→ **Exercise**
From the entries below, copy out all lines holding "Gerber".

Entries taken from a collection

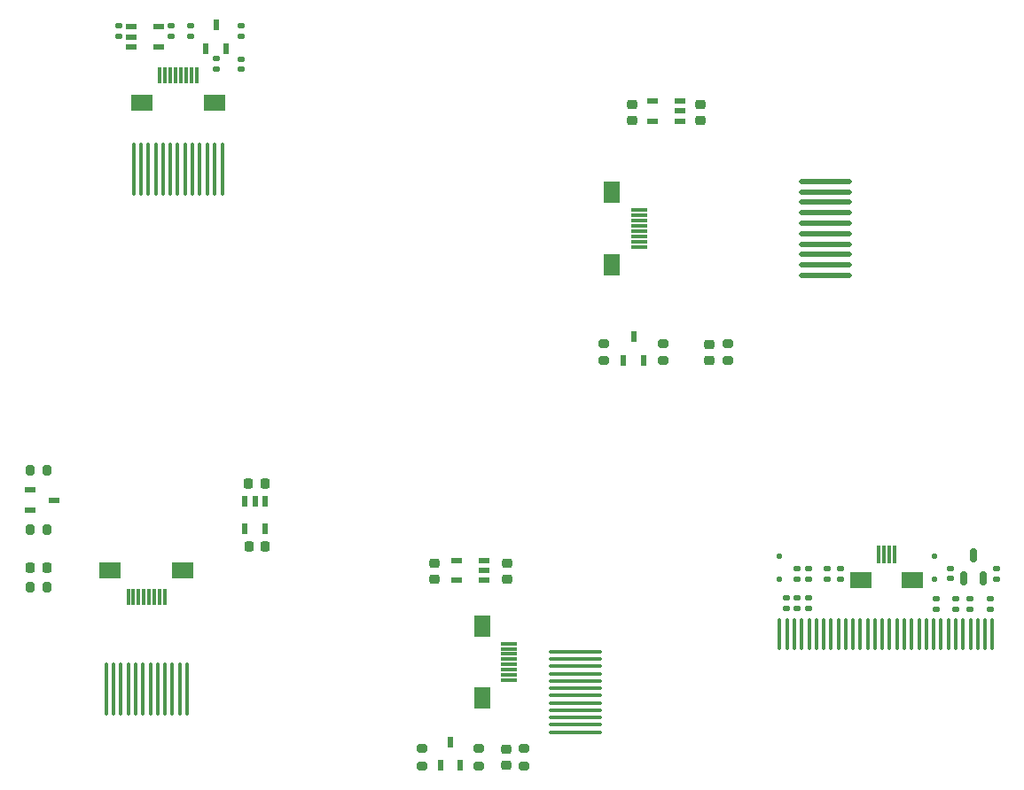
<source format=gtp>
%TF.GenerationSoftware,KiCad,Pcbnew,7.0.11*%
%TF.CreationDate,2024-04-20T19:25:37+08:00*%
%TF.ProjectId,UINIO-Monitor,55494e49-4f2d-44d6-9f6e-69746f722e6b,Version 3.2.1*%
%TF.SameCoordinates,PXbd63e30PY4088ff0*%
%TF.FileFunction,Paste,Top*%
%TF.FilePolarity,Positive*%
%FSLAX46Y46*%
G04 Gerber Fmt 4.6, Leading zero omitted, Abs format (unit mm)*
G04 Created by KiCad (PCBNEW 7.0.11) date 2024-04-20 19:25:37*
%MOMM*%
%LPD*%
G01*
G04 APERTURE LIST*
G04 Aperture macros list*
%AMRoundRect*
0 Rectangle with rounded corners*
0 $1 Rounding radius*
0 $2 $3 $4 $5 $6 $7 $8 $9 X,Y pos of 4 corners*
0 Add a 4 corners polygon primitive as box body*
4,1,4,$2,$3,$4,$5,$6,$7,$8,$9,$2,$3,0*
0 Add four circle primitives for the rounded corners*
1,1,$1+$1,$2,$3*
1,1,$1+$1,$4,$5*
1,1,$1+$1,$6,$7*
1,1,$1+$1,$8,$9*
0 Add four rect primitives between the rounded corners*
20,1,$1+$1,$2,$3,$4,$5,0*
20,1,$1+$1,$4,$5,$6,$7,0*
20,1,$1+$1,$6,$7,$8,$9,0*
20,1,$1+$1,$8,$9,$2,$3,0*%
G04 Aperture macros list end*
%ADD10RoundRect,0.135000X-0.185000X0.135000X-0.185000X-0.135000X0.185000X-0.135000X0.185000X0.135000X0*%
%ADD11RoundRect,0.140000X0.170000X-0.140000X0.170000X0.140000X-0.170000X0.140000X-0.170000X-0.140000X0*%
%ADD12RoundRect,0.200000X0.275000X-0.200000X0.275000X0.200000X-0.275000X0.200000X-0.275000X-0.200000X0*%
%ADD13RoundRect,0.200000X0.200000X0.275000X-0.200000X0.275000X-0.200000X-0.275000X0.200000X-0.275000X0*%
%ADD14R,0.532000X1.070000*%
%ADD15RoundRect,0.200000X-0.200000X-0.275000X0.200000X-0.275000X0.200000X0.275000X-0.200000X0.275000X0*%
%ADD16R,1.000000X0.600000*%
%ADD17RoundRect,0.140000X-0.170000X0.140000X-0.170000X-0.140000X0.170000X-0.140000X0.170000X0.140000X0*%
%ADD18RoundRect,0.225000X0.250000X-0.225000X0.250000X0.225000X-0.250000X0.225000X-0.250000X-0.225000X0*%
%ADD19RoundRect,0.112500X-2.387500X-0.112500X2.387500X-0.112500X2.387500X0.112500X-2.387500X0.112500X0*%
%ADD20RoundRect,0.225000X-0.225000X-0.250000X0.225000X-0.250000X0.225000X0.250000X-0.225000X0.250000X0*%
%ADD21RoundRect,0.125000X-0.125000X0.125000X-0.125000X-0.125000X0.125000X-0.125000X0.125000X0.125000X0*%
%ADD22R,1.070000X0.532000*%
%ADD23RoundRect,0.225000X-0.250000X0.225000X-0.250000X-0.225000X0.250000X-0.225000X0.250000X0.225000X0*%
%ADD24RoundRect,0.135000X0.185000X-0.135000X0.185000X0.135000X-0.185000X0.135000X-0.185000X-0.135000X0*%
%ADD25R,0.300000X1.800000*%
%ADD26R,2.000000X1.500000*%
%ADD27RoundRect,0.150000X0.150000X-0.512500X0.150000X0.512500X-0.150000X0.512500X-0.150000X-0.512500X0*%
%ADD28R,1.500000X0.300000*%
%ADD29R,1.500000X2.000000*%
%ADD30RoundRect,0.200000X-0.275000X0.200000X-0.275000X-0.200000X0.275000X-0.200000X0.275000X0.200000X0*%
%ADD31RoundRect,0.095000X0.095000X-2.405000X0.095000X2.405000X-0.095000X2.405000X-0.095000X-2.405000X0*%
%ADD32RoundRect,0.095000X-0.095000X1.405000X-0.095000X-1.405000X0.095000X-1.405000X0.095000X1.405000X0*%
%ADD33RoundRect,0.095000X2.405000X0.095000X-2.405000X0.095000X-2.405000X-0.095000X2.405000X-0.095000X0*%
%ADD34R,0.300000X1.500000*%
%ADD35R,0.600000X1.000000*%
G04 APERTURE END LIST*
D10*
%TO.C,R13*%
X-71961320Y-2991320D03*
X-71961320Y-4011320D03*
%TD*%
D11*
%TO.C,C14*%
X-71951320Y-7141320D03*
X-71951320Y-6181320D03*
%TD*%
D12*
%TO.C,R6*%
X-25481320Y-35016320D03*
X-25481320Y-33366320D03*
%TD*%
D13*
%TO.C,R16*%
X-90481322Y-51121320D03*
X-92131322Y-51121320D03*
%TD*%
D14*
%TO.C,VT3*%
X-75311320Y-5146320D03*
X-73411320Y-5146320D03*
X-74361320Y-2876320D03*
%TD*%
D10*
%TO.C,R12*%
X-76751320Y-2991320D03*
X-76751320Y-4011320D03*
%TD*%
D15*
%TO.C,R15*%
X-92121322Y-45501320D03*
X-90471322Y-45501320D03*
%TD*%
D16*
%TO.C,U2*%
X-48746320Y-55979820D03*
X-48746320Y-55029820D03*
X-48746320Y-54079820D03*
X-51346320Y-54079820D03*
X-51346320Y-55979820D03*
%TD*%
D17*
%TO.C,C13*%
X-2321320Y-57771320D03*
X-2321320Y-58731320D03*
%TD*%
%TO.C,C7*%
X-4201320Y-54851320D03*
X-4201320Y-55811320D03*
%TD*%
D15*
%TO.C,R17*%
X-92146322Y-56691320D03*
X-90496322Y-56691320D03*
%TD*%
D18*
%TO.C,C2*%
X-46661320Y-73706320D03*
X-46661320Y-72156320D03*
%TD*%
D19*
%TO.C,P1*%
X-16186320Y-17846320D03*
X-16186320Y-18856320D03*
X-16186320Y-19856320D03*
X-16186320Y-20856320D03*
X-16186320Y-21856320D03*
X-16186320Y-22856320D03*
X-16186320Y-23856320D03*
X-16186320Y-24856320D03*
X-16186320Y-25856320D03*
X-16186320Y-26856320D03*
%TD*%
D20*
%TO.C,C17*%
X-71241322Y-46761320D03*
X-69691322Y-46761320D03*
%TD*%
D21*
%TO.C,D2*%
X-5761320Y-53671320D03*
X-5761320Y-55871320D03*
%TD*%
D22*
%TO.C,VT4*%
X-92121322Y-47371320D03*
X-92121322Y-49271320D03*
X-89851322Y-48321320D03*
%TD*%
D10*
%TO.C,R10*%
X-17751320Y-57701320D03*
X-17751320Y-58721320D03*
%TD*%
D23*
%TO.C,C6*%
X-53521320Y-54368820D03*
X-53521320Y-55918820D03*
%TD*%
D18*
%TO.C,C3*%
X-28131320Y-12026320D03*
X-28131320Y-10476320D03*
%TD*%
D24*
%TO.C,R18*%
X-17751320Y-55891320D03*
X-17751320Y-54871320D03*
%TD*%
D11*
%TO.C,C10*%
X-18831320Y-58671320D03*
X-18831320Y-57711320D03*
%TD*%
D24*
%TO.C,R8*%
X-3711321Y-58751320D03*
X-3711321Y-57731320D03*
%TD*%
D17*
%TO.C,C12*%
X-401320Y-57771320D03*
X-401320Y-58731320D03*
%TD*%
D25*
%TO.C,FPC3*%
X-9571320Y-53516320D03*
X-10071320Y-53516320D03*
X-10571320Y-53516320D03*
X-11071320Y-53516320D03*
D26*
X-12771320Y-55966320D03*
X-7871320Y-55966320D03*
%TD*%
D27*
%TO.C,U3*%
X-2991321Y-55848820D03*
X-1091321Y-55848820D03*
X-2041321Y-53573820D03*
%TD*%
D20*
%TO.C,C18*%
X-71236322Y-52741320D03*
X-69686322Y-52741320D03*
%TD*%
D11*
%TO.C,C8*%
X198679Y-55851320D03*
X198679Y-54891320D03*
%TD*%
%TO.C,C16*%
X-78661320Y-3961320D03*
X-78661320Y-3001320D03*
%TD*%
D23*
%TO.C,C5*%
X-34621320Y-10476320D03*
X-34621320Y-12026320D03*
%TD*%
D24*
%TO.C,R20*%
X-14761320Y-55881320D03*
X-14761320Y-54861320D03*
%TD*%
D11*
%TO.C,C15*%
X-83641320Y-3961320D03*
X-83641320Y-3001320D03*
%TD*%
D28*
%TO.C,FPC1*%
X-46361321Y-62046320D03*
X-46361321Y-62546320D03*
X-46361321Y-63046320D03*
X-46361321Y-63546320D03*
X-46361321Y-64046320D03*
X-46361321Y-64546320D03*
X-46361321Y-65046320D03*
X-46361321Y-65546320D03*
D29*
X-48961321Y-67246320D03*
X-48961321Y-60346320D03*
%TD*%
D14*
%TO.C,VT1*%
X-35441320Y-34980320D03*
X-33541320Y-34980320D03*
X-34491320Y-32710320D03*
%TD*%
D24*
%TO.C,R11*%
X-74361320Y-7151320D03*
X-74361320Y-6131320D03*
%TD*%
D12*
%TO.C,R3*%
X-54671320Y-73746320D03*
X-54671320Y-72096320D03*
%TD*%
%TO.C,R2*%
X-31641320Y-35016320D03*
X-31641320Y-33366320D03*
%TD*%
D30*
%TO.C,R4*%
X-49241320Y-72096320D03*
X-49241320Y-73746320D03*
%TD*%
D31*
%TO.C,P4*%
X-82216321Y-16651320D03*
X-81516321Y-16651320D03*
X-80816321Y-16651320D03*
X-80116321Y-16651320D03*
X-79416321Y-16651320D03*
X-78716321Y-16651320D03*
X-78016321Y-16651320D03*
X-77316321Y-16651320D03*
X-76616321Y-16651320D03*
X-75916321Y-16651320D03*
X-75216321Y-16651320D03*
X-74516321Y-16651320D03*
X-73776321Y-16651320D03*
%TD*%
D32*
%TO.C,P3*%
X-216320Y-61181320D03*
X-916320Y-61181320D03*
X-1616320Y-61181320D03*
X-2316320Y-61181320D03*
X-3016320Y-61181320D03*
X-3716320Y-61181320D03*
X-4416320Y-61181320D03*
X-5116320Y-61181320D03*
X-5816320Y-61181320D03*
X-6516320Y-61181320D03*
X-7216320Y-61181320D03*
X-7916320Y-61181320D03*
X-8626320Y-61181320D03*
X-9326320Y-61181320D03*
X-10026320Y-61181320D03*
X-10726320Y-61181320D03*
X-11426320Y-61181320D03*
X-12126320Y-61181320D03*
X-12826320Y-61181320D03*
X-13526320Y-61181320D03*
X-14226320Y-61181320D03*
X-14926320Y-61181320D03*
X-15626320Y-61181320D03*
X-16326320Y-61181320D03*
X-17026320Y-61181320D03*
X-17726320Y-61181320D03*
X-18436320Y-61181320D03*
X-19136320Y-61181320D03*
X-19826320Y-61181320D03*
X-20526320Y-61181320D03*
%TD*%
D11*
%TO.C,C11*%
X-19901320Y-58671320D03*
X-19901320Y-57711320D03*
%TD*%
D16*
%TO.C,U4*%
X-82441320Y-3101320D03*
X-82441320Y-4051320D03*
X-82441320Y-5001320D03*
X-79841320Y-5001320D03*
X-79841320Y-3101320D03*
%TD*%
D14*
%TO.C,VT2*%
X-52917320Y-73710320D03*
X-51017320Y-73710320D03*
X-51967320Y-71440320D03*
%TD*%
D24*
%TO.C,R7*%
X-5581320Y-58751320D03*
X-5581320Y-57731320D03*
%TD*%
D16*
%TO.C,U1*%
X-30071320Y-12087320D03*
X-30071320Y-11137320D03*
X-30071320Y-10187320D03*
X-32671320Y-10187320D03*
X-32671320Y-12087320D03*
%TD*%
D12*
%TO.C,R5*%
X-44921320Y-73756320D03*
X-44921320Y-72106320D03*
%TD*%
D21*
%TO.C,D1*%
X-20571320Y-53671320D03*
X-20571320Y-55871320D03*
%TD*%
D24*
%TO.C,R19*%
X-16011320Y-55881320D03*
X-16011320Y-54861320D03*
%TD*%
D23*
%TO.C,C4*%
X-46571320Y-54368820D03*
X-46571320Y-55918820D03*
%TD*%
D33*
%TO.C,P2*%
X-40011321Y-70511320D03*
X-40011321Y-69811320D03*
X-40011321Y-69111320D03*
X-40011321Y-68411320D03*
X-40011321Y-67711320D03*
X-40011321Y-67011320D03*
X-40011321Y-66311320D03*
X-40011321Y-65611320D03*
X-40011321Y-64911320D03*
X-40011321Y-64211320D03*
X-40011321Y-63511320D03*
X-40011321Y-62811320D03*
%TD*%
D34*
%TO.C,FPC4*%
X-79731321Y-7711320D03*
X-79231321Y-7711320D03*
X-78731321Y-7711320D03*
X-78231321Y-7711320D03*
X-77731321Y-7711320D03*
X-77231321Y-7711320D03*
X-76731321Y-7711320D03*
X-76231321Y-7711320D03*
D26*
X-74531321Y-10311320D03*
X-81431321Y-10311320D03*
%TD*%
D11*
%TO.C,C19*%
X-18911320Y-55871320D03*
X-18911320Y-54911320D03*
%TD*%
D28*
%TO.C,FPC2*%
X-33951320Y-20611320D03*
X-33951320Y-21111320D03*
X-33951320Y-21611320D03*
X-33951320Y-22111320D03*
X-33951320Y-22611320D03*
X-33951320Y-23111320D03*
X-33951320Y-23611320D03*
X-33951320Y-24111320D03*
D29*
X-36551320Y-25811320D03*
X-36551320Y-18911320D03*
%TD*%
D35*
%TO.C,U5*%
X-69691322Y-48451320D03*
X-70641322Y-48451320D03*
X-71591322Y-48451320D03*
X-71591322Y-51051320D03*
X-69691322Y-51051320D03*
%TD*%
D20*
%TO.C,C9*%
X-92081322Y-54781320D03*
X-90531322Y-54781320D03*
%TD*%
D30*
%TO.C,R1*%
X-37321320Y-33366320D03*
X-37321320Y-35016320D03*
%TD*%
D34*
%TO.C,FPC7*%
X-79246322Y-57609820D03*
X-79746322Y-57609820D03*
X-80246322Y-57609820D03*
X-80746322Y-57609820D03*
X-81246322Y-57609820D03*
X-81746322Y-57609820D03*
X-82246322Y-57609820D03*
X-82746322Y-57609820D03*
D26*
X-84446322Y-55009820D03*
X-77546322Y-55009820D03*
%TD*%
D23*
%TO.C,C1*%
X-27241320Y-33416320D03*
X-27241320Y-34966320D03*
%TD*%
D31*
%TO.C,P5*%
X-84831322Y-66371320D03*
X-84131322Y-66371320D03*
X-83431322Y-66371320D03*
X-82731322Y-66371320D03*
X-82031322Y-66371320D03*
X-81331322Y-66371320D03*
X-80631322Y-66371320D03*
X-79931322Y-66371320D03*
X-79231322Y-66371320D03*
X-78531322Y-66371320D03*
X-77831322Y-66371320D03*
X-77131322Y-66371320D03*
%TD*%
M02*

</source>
* * *
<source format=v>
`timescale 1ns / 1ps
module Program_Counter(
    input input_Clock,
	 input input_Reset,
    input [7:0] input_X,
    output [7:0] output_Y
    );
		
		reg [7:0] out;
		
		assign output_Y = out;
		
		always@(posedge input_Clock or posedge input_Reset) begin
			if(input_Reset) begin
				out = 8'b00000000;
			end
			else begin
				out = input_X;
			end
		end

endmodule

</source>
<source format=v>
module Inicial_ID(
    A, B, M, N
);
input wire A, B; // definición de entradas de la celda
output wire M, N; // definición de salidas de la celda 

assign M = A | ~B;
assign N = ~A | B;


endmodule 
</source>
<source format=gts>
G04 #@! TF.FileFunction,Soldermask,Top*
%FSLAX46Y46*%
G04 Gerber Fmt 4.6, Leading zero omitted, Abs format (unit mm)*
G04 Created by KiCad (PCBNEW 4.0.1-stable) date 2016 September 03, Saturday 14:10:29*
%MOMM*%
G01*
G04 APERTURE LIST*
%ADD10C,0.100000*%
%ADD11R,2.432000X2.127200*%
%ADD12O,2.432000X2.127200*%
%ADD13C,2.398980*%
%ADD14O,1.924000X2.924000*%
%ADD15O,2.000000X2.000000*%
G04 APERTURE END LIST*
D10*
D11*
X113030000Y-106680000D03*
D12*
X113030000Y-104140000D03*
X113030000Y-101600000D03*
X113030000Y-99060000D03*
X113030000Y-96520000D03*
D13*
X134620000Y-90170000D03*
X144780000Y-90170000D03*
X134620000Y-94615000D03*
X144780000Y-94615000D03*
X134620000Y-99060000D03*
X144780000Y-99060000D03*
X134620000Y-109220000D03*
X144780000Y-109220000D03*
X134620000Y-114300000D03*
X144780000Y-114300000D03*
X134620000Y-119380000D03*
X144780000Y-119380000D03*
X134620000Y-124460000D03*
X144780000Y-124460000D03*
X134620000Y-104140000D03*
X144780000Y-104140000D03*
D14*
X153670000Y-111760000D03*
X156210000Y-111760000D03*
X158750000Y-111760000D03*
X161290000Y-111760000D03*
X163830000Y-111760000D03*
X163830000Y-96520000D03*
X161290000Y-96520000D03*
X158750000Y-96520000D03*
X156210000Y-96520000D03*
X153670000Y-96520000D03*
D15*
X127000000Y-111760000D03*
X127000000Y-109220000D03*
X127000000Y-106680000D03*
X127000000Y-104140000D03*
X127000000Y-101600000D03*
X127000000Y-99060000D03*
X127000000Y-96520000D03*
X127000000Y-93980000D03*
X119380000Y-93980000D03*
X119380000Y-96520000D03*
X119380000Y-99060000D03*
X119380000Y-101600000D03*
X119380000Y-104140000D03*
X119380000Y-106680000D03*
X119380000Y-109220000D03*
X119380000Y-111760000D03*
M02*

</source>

→ **Response to this exercise**
G04 Gerber Fmt 4.6, Leading zero omitted, Abs format (unit mm)*
G04 Gerber Fmt 4.6, Leading zero omitted, Abs format (unit mm)*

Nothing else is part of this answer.